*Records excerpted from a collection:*
════
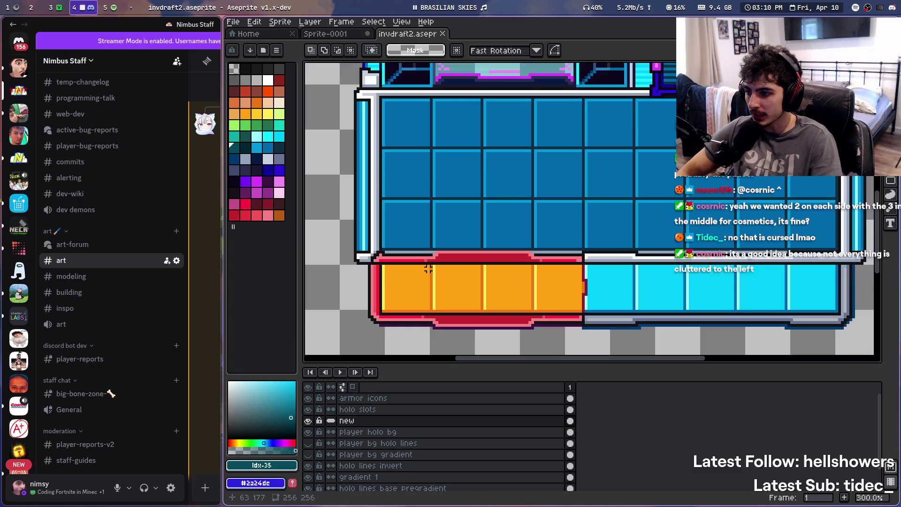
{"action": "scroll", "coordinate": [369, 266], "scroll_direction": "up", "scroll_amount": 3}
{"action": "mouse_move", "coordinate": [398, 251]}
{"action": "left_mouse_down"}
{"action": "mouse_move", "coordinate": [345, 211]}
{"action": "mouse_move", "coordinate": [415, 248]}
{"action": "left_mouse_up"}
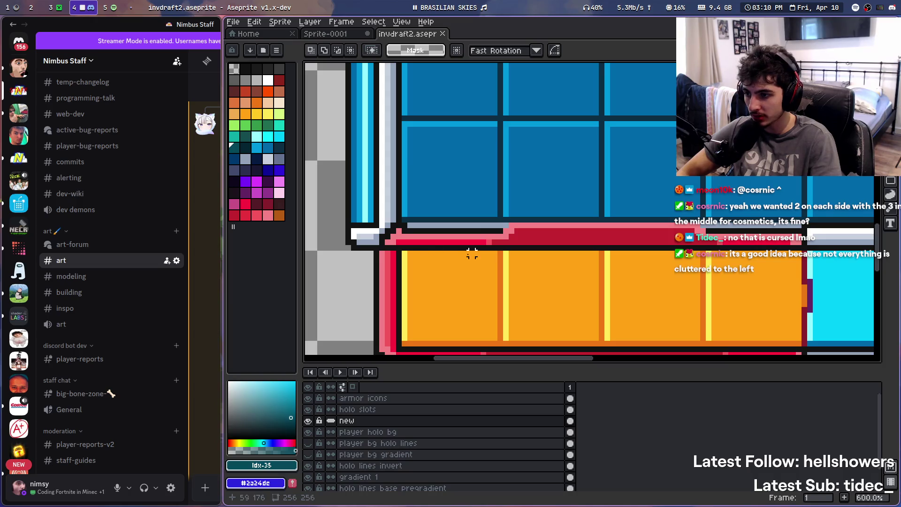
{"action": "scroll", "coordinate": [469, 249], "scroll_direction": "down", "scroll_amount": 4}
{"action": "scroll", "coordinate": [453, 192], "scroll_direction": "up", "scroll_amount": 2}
════
*What needs to be done:* Repeat the lines above precisely and skip every picture.

*Output for this exercise:*
{"action": "scroll", "coordinate": [369, 266], "scroll_direction": "up", "scroll_amount": 3}
{"action": "mouse_move", "coordinate": [398, 251]}
{"action": "left_mouse_down"}
{"action": "mouse_move", "coordinate": [345, 211]}
{"action": "mouse_move", "coordinate": [415, 248]}
{"action": "left_mouse_up"}
{"action": "scroll", "coordinate": [469, 249], "scroll_direction": "down", "scroll_amount": 4}
{"action": "scroll", "coordinate": [453, 192], "scroll_direction": "up", "scroll_amount": 2}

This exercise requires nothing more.